A notable aspect of this peculiar realm is the existence of a phenomenon known as the "suicide express," where some individuals deliberately seek death to be reborn at various points along the river, thus utilizing the river's resurrection mechanism as a means of transportation.

Each individual in Riverworld is bestowed with a solid metal bracelet called a "grail band." This device serves as a means for obtaining sustenance, as it provides access to food and beverages. However, champions within Riverworld are an exception; they are deliberately sent into the realm without these grail bands, symbolizing their liberation from the constraints of Riverworld. It is later unveiled that this exclusion from the grail bands not only grants them freedom but also acts as a mechanism to evade the vigilant surveillance of the caretakers of Riverworld. This enables those involved in the ongoing civil war to maintain greater mobility and remain inconspicuous to their opposing forces.
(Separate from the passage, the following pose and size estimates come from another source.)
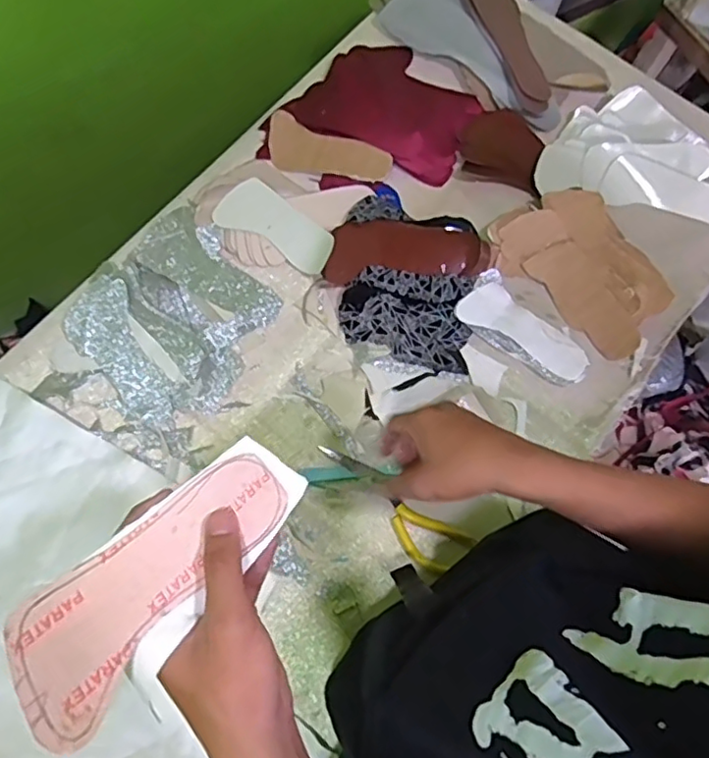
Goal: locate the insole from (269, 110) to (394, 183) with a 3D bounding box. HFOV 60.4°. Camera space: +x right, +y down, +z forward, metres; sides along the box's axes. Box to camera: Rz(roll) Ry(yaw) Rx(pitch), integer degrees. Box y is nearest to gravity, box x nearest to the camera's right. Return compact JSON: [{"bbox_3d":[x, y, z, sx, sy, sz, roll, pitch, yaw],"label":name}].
[{"bbox_3d":[-0.039,-0.298,0.814,0.171,0.018,0.067,24,108,6],"label":"insole"}]

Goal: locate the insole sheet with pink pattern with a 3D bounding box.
[{"bbox_3d":[-0.102,0.099,0.325,0.067,0.025,0.165,42,63,10],"label":"insole sheet with pink pattern"}]

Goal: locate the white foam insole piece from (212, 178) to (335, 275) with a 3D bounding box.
[{"bbox_3d":[-0.096,-0.193,0.760,0.152,0.011,0.069,30,98,4],"label":"white foam insole piece"}]

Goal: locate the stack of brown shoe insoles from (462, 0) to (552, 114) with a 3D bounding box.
[{"bbox_3d":[0.213,-0.479,0.849,0.083,0.012,0.240,-18,81,-21],"label":"stack of brown shoe insoles"}]

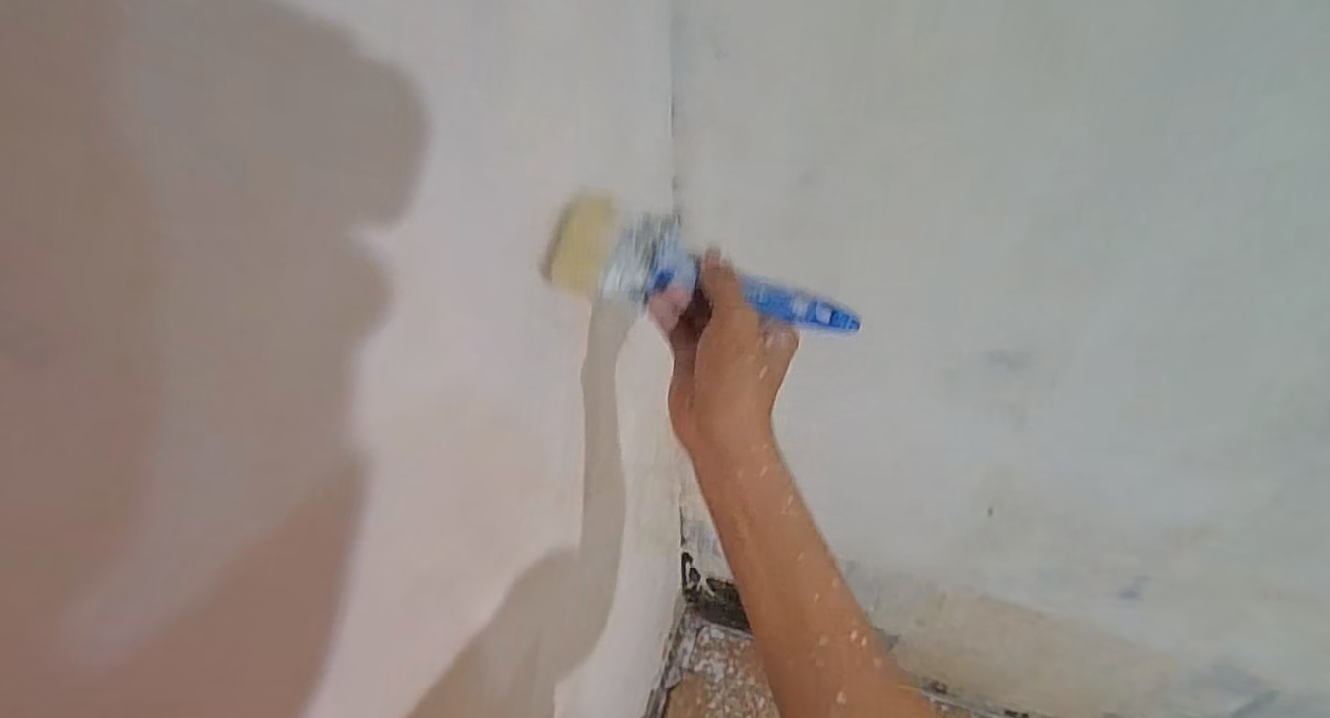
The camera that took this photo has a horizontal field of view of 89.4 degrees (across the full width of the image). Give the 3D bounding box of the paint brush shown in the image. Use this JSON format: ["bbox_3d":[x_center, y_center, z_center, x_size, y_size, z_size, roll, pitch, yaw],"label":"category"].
[{"bbox_3d":[0.026,-0.053,0.418,0.191,0.021,0.066,15,51,-4],"label":"paint brush"}]

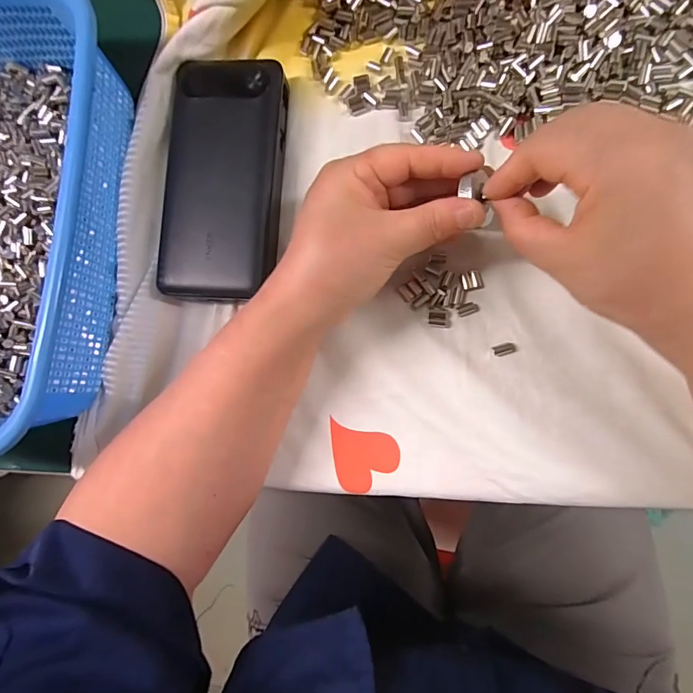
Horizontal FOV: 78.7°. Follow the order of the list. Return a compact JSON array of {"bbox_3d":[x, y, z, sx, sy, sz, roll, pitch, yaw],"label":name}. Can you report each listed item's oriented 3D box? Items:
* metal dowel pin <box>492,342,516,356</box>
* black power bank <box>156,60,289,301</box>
[{"bbox_3d":[0.095,0.002,0.254,0.013,0.004,0.007,-18,84,7],"label":"metal dowel pin"},{"bbox_3d":[-0.079,-0.106,0.277,0.074,0.025,0.149,3,87,9],"label":"black power bank"}]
The source of the river, known as the "Dark Tower," holds profound significance in Riverworld. It serves as both the origin of the river itself and the core essence of the entire realm, signifying its central importance. The name "Dark Tower" draws a parallel with one of the novels in the Riverworld series, The Dark Design.

== Transportation ==
The two main forms of transportation are the riverboat and the zeppelin. The riverboat Not-for-Hire was built by Samuel Clemens, while the zeppelin was built by the man who built the Hindenburg and is called Herumfurzen (which means in German to fart around). Both use what is suspected by one of the characters to be a fusion power source.